Shifting Skills, Moving Targets, and Remaking the Workforce
The pace of change has accelerated such that jobs are more disrupted today than ever before: we consider this period to be the Great Disruption, a workforce phenomenon that exists alongside the Great Resignation and the Great Recalibration and likewise demands swift and thoughtful action by employers and other stakeholders. Of course, not every job is getting disrupted uniformly—to the same degree, at the same rate, in the same way. Leaders and decision makers need to understand what skills their organization needs and how to access them. Essentially, they need to capture a moving target.
We investigated what is actually happening, at both a high level and in detail for select, broadly relevant job categories. We identify macro trends in the evolution of job skills and offer leaders, employees, educators, and the public sector the clarity they need to create strategies that will enable them to get ahead of the Great Disruption.
To develop a sense of how skills have changed across jobs, we looked at the top 20 skills underlying each job in the Lightcast database and how they have evolved since 2016. Overall, 37% of the top 20 skills requested for the average US job have changed since 2016. One in five skills (22%) is entirely new.
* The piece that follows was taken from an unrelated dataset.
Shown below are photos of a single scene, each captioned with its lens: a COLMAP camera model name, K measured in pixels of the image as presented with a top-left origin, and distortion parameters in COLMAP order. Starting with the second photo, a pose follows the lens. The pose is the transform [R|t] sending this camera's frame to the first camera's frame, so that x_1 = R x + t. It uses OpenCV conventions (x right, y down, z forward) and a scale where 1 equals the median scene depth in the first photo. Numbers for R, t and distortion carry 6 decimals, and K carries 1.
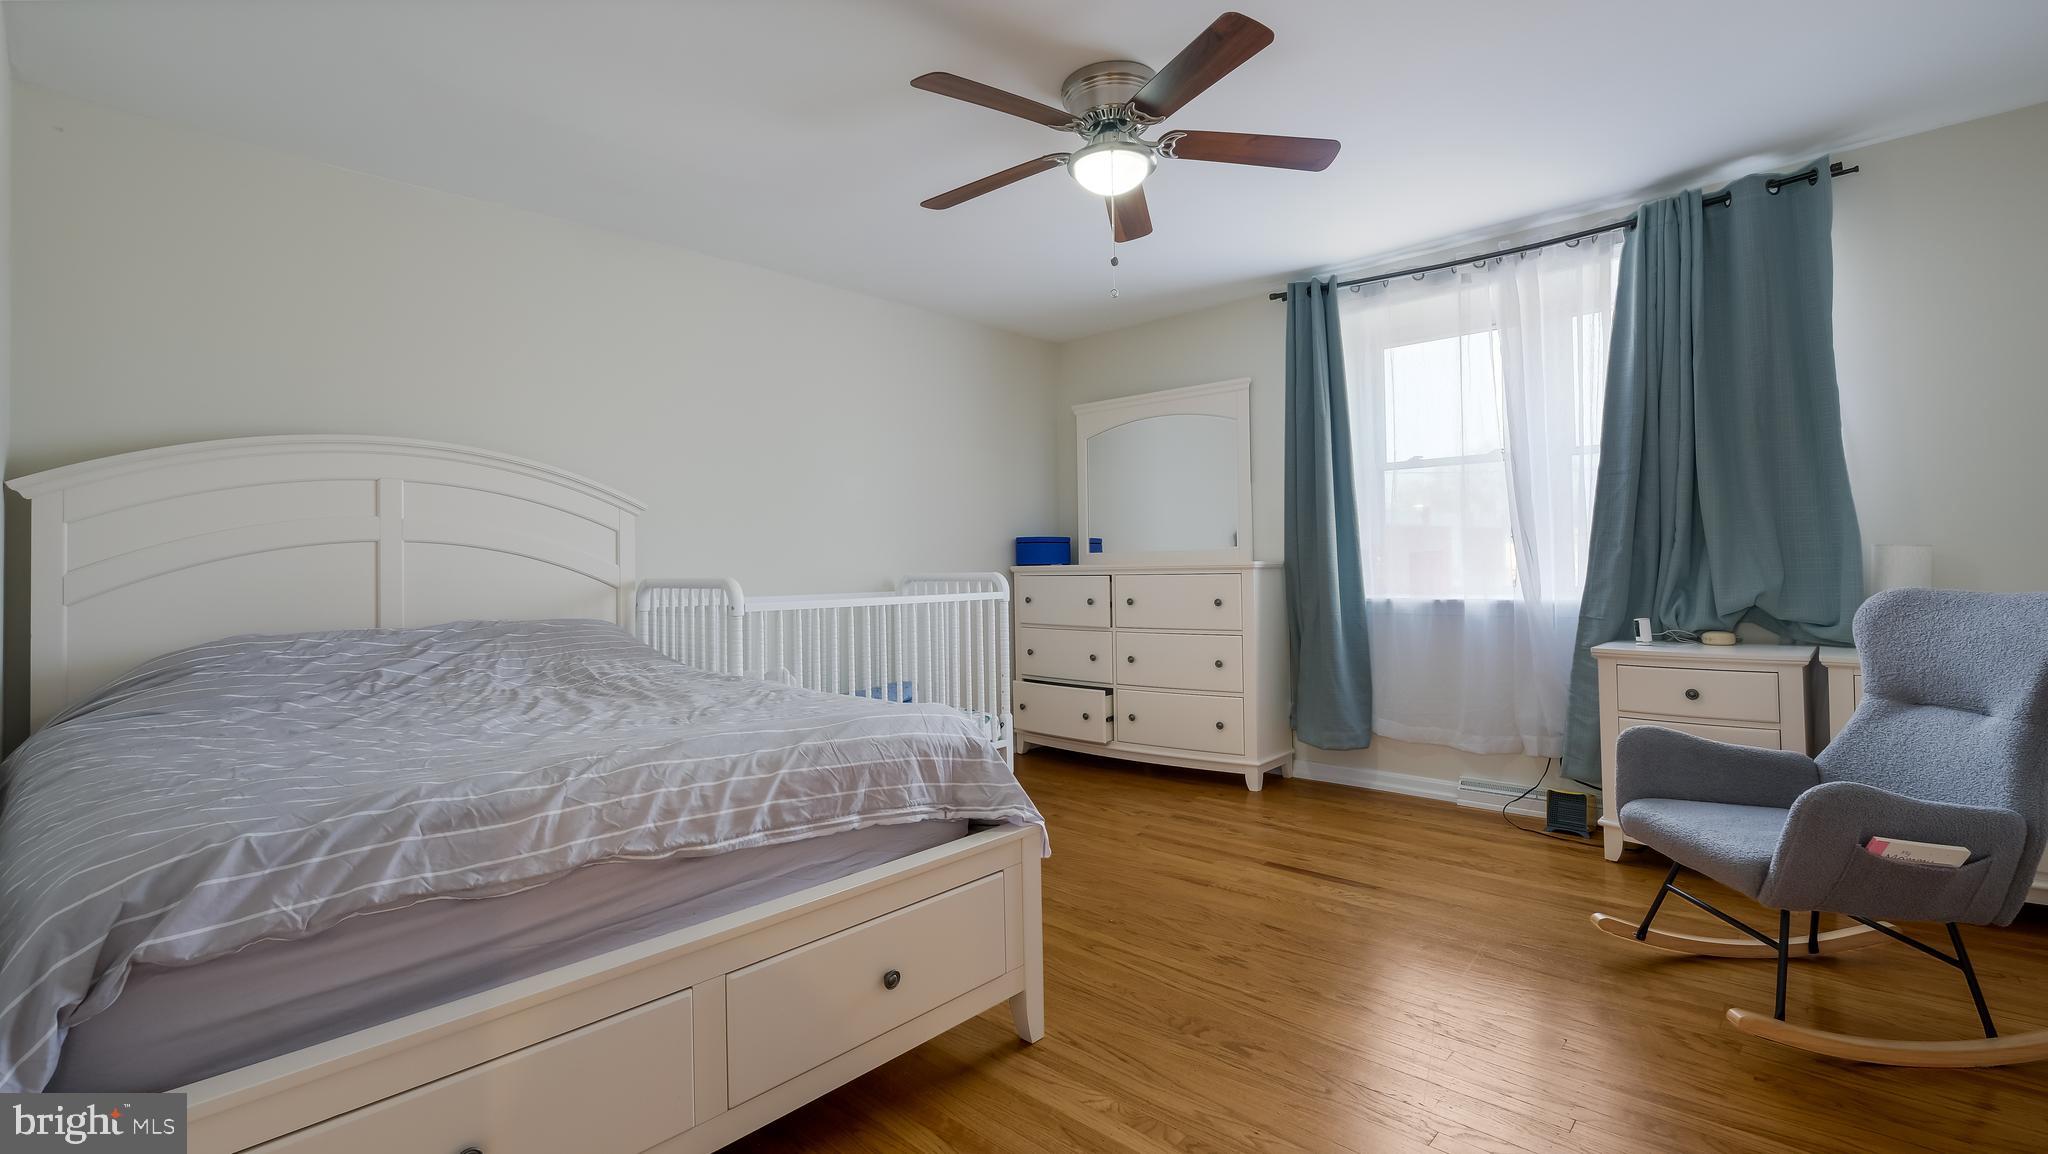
lens RADIAL K [[903.0, 0, 1024.3], [0, 903.0, 569.2], [0, 0, 1]] dist [0.002430, -0.001170]
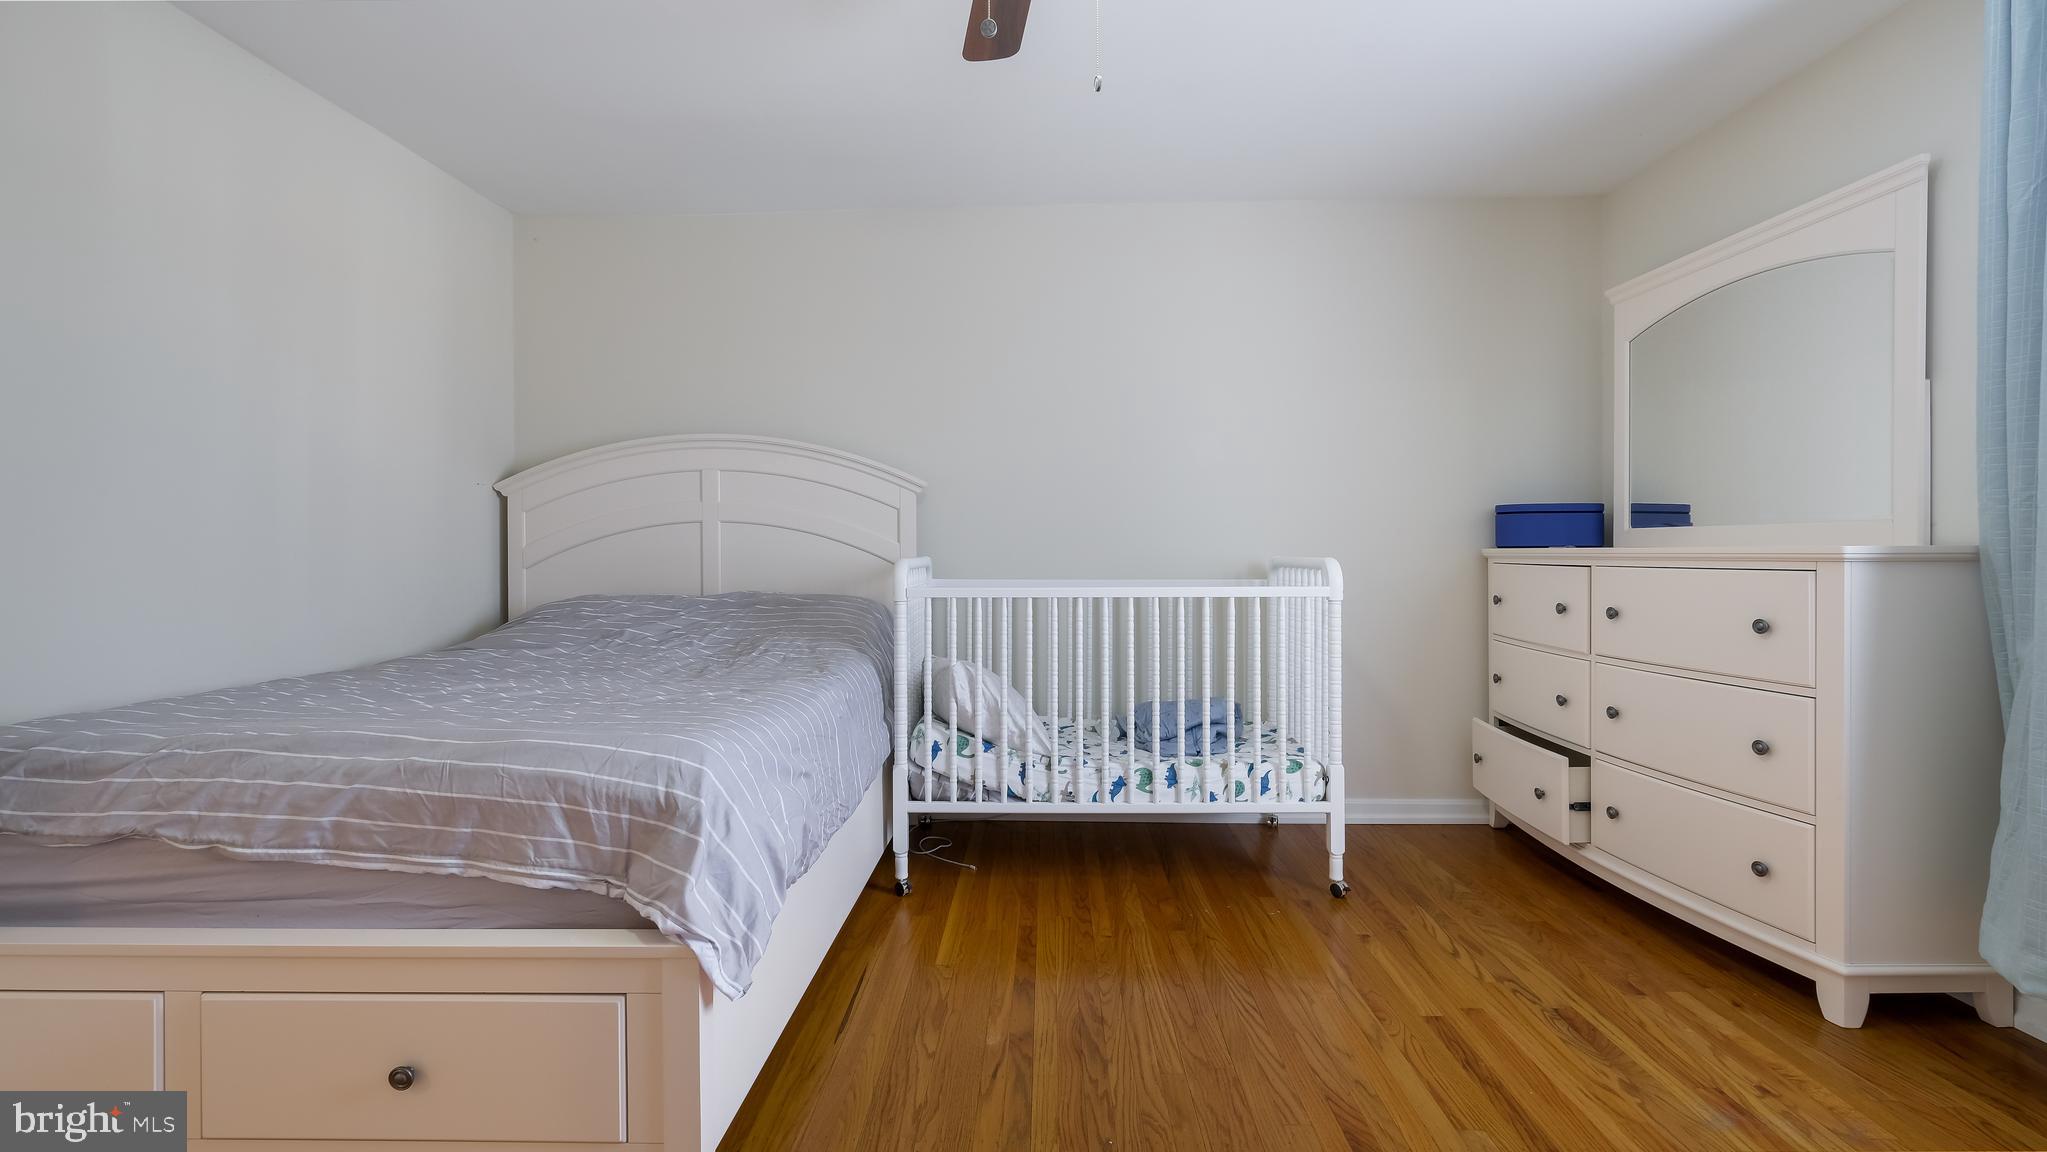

And certain sectors—finance; design, media, and writing; business management and operations; HR; IT—have changed faster than others.
We spotlight Human Resources, and three other job families seeing outsized disruption in the market.
The fact is, HR holds a unique position: the skill and job changes in every job function require the attention of HR, even as the HR function itself is being transformed. We see three key trends in the skills required of HR practitioners: emphasizing data and digital, sourcing talent in new ways, and leading and engaging stakeholders. Unsurprisingly, the most disrupted job on our list of highly disrupted HR roles is the talent acquisition/recruiting manager.
Over just five years, skill change has been rapid and wide ranging. In some occupations, it has been overwhelming. There’s a need to seek talent with new skills, to reskill and upskill employees, and to train and develop those in search of jobs. And all of this must happen while the skill profiles of many jobs continue to morph—it’s a moving target.